■ **任务说明**
请把材料从第一行起、到含有“1992 r. o orderach”的那一行止（两端都算在内）转写为 JSON 字符串列表，每行对应一个字符串，空行不计。

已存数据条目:
-*-
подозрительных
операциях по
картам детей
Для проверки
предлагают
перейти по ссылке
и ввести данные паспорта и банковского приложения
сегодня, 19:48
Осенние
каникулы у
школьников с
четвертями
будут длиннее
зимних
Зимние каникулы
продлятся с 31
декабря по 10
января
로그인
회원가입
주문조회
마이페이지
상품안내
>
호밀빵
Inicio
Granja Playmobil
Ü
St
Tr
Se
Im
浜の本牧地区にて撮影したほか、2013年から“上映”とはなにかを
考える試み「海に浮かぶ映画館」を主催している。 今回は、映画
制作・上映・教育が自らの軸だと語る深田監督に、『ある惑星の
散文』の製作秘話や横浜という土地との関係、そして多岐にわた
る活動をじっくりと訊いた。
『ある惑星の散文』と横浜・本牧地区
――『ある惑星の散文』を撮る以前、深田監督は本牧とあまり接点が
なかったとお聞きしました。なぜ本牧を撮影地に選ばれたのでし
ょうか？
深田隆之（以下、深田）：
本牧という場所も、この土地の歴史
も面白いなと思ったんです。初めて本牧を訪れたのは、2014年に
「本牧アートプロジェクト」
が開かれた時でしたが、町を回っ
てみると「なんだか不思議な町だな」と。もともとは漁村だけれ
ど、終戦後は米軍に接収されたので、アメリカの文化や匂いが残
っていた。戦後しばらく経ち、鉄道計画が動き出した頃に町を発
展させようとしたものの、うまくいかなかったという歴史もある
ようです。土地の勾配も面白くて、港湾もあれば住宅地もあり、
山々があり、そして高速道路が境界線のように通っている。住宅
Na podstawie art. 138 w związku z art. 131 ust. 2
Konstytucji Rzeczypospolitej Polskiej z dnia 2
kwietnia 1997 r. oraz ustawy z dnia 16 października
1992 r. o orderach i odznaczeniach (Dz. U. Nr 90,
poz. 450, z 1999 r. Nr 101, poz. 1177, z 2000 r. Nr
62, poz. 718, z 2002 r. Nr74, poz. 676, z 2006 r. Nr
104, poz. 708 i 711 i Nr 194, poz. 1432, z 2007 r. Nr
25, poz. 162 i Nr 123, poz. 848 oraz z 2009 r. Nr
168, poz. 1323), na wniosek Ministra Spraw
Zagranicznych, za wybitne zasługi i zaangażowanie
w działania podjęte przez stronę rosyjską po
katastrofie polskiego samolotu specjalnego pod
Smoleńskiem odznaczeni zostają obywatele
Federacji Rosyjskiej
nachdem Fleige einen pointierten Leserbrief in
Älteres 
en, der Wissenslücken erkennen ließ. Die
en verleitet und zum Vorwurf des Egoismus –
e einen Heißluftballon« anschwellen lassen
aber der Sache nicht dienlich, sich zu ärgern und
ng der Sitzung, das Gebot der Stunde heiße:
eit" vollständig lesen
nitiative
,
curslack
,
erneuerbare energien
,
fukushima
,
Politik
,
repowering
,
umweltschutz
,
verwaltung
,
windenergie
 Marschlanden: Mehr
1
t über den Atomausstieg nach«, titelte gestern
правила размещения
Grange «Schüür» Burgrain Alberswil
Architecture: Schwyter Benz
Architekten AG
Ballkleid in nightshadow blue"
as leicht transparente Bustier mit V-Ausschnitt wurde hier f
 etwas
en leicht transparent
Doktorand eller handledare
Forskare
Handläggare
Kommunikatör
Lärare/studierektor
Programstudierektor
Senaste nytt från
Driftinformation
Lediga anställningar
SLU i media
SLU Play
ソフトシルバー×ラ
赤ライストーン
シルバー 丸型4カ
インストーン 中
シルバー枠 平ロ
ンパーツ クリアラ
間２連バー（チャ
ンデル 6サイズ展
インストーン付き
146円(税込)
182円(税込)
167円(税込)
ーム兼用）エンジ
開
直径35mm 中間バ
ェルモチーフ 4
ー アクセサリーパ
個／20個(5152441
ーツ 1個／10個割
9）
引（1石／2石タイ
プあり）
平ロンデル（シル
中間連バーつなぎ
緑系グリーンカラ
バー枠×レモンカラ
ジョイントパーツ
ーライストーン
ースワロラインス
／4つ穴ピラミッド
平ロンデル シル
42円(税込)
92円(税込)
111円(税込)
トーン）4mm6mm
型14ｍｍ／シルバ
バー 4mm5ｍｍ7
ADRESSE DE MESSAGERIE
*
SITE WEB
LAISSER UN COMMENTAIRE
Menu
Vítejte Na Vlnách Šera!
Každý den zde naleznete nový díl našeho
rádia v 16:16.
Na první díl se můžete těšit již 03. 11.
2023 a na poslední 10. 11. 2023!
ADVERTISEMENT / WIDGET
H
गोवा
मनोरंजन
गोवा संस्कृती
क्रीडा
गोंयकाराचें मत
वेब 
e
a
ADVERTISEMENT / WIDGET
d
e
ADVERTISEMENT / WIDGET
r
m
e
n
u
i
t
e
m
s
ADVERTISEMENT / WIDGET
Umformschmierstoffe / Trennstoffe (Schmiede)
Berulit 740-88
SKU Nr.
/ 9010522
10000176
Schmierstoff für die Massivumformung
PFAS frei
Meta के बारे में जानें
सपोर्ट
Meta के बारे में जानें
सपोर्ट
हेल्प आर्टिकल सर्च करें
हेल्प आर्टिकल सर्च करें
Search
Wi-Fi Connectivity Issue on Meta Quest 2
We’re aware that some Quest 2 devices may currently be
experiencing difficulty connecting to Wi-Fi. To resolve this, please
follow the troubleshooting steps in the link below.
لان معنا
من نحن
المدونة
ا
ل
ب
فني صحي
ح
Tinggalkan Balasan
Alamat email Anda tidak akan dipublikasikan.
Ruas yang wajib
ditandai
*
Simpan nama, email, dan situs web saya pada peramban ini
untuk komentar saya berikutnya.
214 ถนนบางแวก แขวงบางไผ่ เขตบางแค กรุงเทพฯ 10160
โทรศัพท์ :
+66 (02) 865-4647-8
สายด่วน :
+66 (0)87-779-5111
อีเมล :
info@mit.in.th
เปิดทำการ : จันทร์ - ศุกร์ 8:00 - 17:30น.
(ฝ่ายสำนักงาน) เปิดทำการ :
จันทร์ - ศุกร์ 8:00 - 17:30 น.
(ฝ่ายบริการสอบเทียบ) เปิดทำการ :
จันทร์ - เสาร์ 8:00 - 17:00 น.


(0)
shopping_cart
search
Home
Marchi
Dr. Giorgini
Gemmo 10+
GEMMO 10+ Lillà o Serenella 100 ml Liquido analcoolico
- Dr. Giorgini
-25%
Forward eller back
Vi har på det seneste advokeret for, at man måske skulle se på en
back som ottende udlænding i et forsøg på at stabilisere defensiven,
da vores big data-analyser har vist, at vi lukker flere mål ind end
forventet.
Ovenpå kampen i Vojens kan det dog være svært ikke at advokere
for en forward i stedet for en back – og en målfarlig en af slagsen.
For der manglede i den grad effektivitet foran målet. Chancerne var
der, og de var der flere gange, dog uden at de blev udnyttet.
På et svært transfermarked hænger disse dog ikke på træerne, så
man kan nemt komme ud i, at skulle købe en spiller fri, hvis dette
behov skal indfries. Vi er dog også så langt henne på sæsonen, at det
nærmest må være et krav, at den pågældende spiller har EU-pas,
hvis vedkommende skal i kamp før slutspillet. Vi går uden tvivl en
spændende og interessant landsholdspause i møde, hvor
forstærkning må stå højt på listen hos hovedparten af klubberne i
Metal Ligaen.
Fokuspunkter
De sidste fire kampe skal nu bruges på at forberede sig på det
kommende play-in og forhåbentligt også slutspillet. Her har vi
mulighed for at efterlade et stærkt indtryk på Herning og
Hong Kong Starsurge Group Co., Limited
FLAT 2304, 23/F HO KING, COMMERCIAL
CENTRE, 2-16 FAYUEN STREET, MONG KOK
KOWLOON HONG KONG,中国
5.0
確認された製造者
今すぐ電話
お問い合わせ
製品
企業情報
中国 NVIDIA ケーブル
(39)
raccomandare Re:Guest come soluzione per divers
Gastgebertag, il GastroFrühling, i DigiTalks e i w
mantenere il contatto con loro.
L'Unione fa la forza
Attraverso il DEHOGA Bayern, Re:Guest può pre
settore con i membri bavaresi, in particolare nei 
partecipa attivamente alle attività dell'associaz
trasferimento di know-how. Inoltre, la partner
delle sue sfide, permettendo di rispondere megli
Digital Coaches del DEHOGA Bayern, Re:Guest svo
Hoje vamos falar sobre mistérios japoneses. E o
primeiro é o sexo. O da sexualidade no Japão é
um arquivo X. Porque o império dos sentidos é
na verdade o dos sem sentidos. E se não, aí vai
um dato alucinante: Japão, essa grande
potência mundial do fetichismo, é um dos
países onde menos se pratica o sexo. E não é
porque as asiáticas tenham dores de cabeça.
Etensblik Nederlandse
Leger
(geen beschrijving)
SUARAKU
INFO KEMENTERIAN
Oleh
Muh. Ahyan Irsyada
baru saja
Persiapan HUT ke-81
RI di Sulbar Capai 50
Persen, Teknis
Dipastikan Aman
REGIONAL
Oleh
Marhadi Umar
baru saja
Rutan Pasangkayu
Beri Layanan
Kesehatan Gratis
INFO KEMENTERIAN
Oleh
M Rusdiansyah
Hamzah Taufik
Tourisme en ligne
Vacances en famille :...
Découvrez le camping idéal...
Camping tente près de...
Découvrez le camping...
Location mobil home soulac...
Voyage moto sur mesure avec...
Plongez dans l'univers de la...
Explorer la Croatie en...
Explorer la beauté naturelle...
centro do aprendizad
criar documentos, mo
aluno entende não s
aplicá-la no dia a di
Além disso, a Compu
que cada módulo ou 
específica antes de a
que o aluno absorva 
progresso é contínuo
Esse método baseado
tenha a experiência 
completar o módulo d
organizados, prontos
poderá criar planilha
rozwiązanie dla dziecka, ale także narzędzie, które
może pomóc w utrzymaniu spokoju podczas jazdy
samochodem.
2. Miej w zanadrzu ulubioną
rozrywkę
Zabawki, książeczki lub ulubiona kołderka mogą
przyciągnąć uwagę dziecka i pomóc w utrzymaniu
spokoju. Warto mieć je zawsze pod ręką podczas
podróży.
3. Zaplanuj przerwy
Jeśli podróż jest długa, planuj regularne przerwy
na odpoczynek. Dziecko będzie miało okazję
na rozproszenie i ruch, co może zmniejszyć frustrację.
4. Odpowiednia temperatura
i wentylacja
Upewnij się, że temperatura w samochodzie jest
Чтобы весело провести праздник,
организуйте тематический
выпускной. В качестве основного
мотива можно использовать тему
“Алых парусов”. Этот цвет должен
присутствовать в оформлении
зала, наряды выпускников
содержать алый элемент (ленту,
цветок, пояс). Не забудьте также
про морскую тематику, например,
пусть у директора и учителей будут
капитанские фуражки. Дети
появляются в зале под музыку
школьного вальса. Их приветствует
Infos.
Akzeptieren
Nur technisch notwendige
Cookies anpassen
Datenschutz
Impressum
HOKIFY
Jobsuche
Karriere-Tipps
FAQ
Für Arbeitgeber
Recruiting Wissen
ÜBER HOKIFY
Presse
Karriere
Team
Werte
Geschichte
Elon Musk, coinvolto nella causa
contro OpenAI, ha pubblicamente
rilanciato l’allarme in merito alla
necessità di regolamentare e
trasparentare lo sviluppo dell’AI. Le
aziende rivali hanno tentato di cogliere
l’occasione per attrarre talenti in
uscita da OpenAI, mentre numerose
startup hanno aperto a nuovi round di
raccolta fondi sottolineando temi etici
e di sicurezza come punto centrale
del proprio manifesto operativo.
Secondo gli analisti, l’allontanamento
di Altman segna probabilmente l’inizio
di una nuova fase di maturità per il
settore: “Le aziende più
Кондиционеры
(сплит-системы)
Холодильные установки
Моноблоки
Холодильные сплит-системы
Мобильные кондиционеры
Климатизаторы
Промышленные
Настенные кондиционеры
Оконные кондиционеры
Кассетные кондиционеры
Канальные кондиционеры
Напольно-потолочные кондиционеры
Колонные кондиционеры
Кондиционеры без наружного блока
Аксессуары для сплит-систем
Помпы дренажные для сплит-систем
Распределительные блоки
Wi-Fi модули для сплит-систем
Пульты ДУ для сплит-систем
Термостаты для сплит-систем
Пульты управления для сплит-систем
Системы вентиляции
-*-
■ **练习答案**
[
  "подозрительных",
  "операциях по",
  "картам детей",
  "Для проверки",
  "предлагают",
  "перейти по ссылке",
  "и ввести данные паспорта и банковского приложения",
  "сегодня, 19:48",
  "Осенние",
  "каникулы у",
  "школьников с",
  "четвертями",
  "будут длиннее",
  "зимних",
  "Зимние каникулы",
  "продлятся с 31",
  "декабря по 10",
  "января",
  "로그인",
  "회원가입",
  "주문조회",
  "마이페이지",
  "상품안내",
  ">",
  "호밀빵",
  "Inicio",
  "Granja Playmobil",
  "Ü",
  "St",
  "Tr",
  "Se",
  "Im",
  "浜の本牧地区にて撮影したほか、2013年から“上映”とはなにかを",
  "考える試み「海に浮かぶ映画館」を主催している。 今回は、映画",
  "制作・上映・教育が自らの軸だと語る深田監督に、『ある惑星の",
  "散文』の製作秘話や横浜という土地との関係、そして多岐にわた",
  "る活動をじっくりと訊いた。",
  "『ある惑星の散文』と横浜・本牧地区",
  "――『ある惑星の散文』を撮る以前、深田監督は本牧とあまり接点が",
  "なかったとお聞きしました。なぜ本牧を撮影地に選ばれたのでし",
  "ょうか？",
  "深田隆之（以下、深田）：",
  "本牧という場所も、この土地の歴史",
  "も面白いなと思ったんです。初めて本牧を訪れたのは、2014年に",
  "「本牧アートプロジェクト」",
  "が開かれた時でしたが、町を回っ",
  "てみると「なんだか不思議な町だな」と。もともとは漁村だけれ",
  "ど、終戦後は米軍に接収されたので、アメリカの文化や匂いが残",
  "っていた。戦後しばらく経ち、鉄道計画が動き出した頃に町を発",
  "展させようとしたものの、うまくいかなかったという歴史もある",
  "ようです。土地の勾配も面白くて、港湾もあれば住宅地もあり、",
  "山々があり、そして高速道路が境界線のように通っている。住宅",
  "Na podstawie art. 138 w związku z art. 131 ust. 2",
  "Konstytucji Rzeczypospolitej Polskiej z dnia 2",
  "kwietnia 1997 r. oraz ustawy z dnia 16 października",
  "1992 r. o orderach i odznaczeniach (Dz. U. Nr 90,"
]